Goal of the exercise: Once you reach the line containing "multicast. Therefore, if" in the data below, restate each line word for word up to and including the one containing "link-local multicast M_DISCOVERY".

Task input:
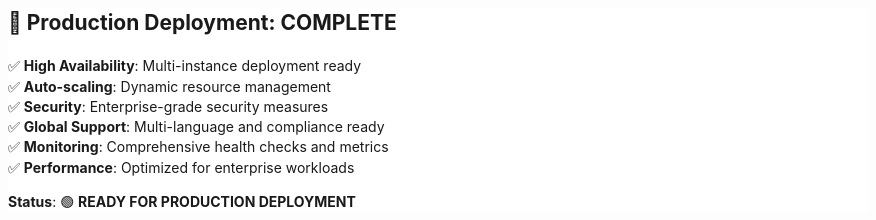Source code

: 
## 🎯 Production Deployment: COMPLETE

✅ **High Availability**: Multi-instance deployment ready  
✅ **Auto-scaling**: Dynamic resource management  
✅ **Security**: Enterprise-grade security measures  
✅ **Global Support**: Multi-language and compliance ready  
✅ **Monitoring**: Comprehensive health checks and metrics  
✅ **Performance**: Optimized for enterprise workloads  

**Status**: 🟢 **READY FOR PRODUCTION DEPLOYMENT**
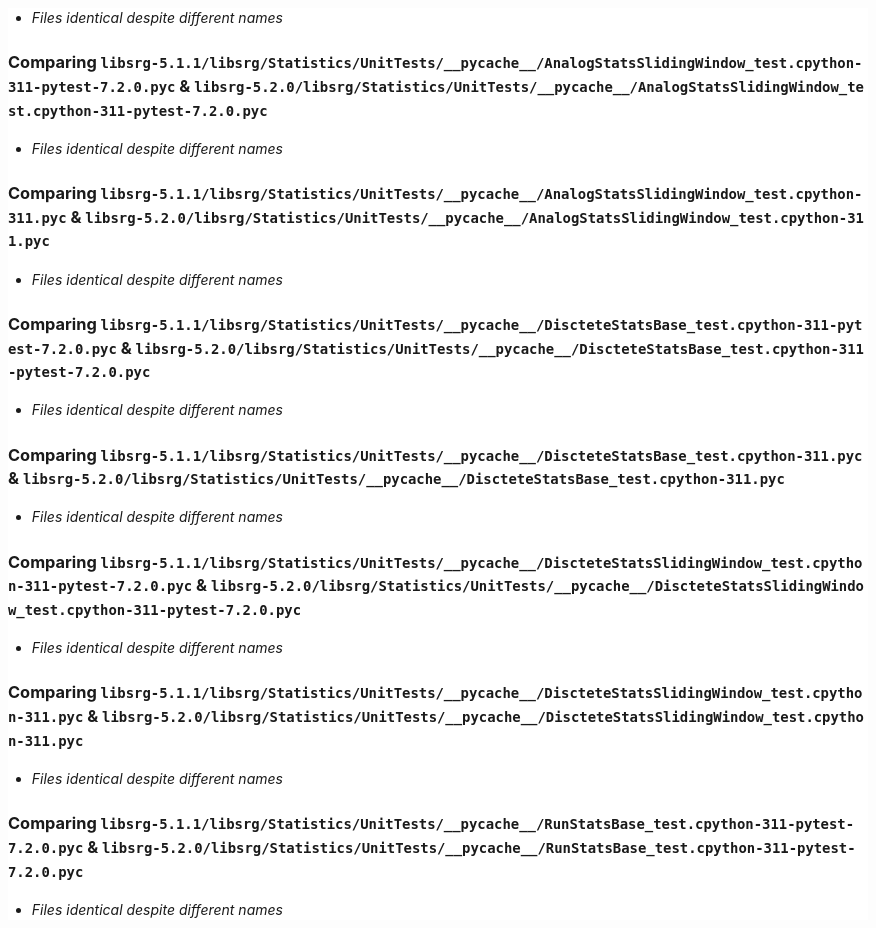  * *Files identical despite different names*

### Comparing `libsrg-5.1.1/libsrg/Statistics/UnitTests/__pycache__/AnalogStatsSlidingWindow_test.cpython-311-pytest-7.2.0.pyc` & `libsrg-5.2.0/libsrg/Statistics/UnitTests/__pycache__/AnalogStatsSlidingWindow_test.cpython-311-pytest-7.2.0.pyc`

 * *Files identical despite different names*

### Comparing `libsrg-5.1.1/libsrg/Statistics/UnitTests/__pycache__/AnalogStatsSlidingWindow_test.cpython-311.pyc` & `libsrg-5.2.0/libsrg/Statistics/UnitTests/__pycache__/AnalogStatsSlidingWindow_test.cpython-311.pyc`

 * *Files identical despite different names*

### Comparing `libsrg-5.1.1/libsrg/Statistics/UnitTests/__pycache__/DiscteteStatsBase_test.cpython-311-pytest-7.2.0.pyc` & `libsrg-5.2.0/libsrg/Statistics/UnitTests/__pycache__/DiscteteStatsBase_test.cpython-311-pytest-7.2.0.pyc`

 * *Files identical despite different names*

### Comparing `libsrg-5.1.1/libsrg/Statistics/UnitTests/__pycache__/DiscteteStatsBase_test.cpython-311.pyc` & `libsrg-5.2.0/libsrg/Statistics/UnitTests/__pycache__/DiscteteStatsBase_test.cpython-311.pyc`

 * *Files identical despite different names*

### Comparing `libsrg-5.1.1/libsrg/Statistics/UnitTests/__pycache__/DiscteteStatsSlidingWindow_test.cpython-311-pytest-7.2.0.pyc` & `libsrg-5.2.0/libsrg/Statistics/UnitTests/__pycache__/DiscteteStatsSlidingWindow_test.cpython-311-pytest-7.2.0.pyc`

 * *Files identical despite different names*

### Comparing `libsrg-5.1.1/libsrg/Statistics/UnitTests/__pycache__/DiscteteStatsSlidingWindow_test.cpython-311.pyc` & `libsrg-5.2.0/libsrg/Statistics/UnitTests/__pycache__/DiscteteStatsSlidingWindow_test.cpython-311.pyc`

 * *Files identical despite different names*

### Comparing `libsrg-5.1.1/libsrg/Statistics/UnitTests/__pycache__/RunStatsBase_test.cpython-311-pytest-7.2.0.pyc` & `libsrg-5.2.0/libsrg/Statistics/UnitTests/__pycache__/RunStatsBase_test.cpython-311-pytest-7.2.0.pyc`

 * *Files identical despite different names*
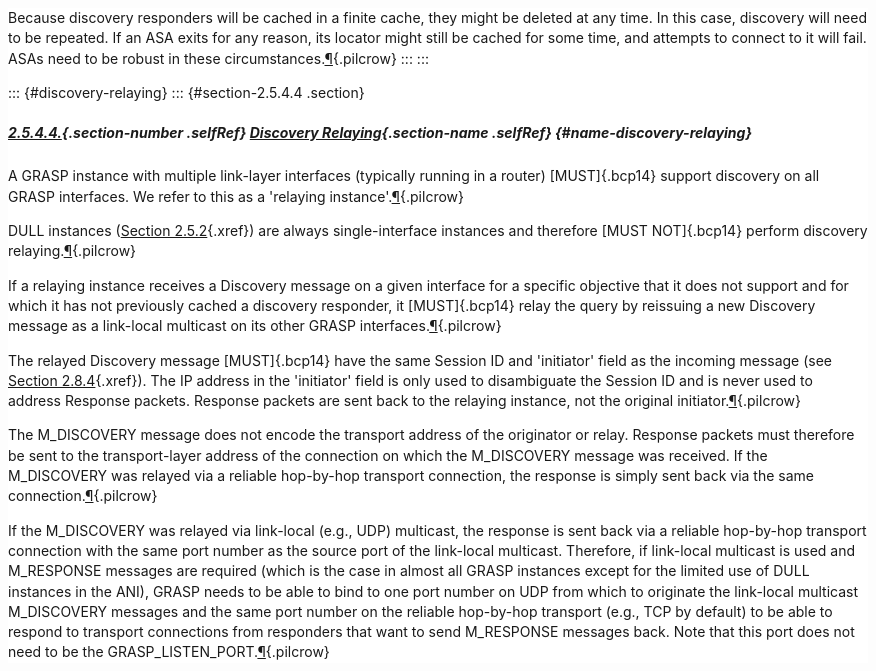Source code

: Because discovery responders will be cached in a finite cache, they
might be deleted at any time. In this case, discovery will need to be
repeated. If an ASA exits for any reason, its locator might still be
cached for some time, and attempts to connect to it will fail. ASAs need
to be robust in these circumstances.[¶](#section-2.5.4.3-9){.pilcrow}
:::
:::

::: {#discovery-relaying}
::: {#section-2.5.4.4 .section}
##### [2.5.4.4.](#section-2.5.4.4){.section-number .selfRef} [Discovery Relaying](#name-discovery-relaying){.section-name .selfRef} {#name-discovery-relaying}

A GRASP instance with multiple link-layer interfaces (typically running
in a router) [MUST]{.bcp14} support discovery on all GRASP interfaces.
We refer to this as a \'relaying
instance\'.[¶](#section-2.5.4.4-1){.pilcrow}

DULL instances ([Section 2.5.2](#secinst){.xref}) are always
single-interface instances and therefore [MUST NOT]{.bcp14} perform
discovery relaying.[¶](#section-2.5.4.4-2){.pilcrow}

If a relaying instance receives a Discovery message on a given interface
for a specific objective that it does not support and for which it has
not previously cached a discovery responder, it [MUST]{.bcp14} relay the
query by reissuing a new Discovery message as a link-local multicast on
its other GRASP interfaces.[¶](#section-2.5.4.4-3){.pilcrow}

The relayed Discovery message [MUST]{.bcp14} have the same Session ID
and \'initiator\' field as the incoming message (see [Section
2.8.4](#DiscoveryMessage){.xref}). The IP address in the \'initiator\'
field is only used to disambiguate the Session ID and is never used to
address Response packets. Response packets are sent back to the relaying
instance, not the original initiator.[¶](#section-2.5.4.4-4){.pilcrow}

The M_DISCOVERY message does not encode the transport address of the
originator or relay. Response packets must therefore be sent to the
transport-layer address of the connection on which the M_DISCOVERY
message was received. If the M_DISCOVERY was relayed via a reliable
hop-by-hop transport connection, the response is simply sent back via
the same connection.[¶](#section-2.5.4.4-5){.pilcrow}

If the M_DISCOVERY was relayed via link-local (e.g., UDP) multicast, the
response is sent back via a reliable hop-by-hop transport connection
with the same port number as the source port of the link-local
multicast. Therefore, if link-local multicast is used and M_RESPONSE
messages are required (which is the case in almost all GRASP instances
except for the limited use of DULL instances in the ANI), GRASP needs to
be able to bind to one port number on UDP from which to originate the
link-local multicast M_DISCOVERY messages and the same port number on
the reliable hop-by-hop transport (e.g., TCP by default) to be able to
respond to transport connections from responders that want to send
M_RESPONSE messages back. Note that this port does not need to be the
GRASP_LISTEN_PORT.[¶](#section-2.5.4.4-6){.pilcrow}
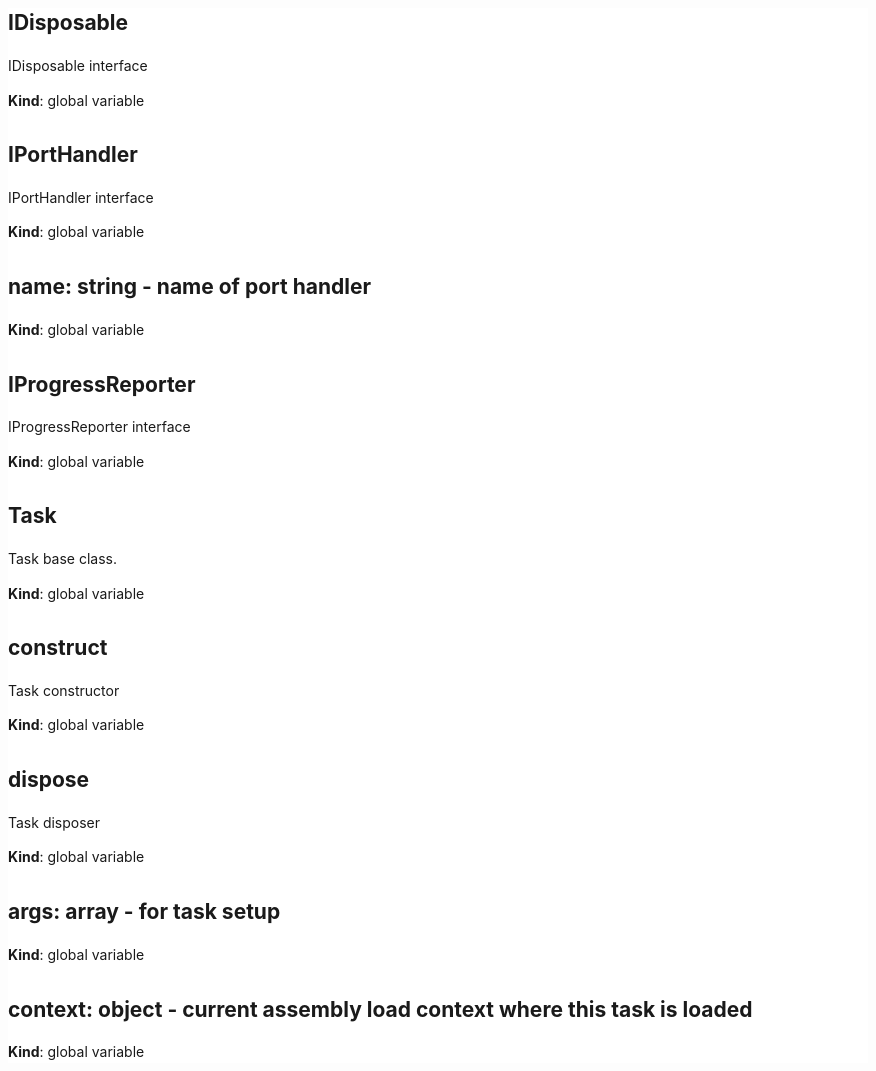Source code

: ## IDisposable
IDisposable interface

**Kind**: global variable  
<a name="IPortHandler"></a>

## IPortHandler
IPortHandler interface

**Kind**: global variable  
<a name="name_ string - name of port handler"></a>

## name: string - name of port handler
**Kind**: global variable  
<a name="IProgressReporter"></a>

## IProgressReporter
IProgressReporter interface

**Kind**: global variable  
<a name="Task"></a>

## Task
Task base class.

**Kind**: global variable  
<a name="construct"></a>

## construct
Task constructor

**Kind**: global variable  
<a name="dispose"></a>

## dispose
Task disposer

**Kind**: global variable  
<a name="args_ array - for task setup"></a>

## args: array - for task setup
**Kind**: global variable  
<a name="context_ object - current assembly load context where this task is loaded"></a>

## context: object - current assembly load context where this task is loaded
**Kind**: global variable  
<a name="domain_ object - current assembly domain where this task is executing"></a>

Task solution:
multicast. Therefore, if link-local multicast is used and M_RESPONSE
messages are required (which is the case in almost all GRASP instances
except for the limited use of DULL instances in the ANI), GRASP needs to
be able to bind to one port number on UDP from which to originate the
link-local multicast M_DISCOVERY messages and the same port number on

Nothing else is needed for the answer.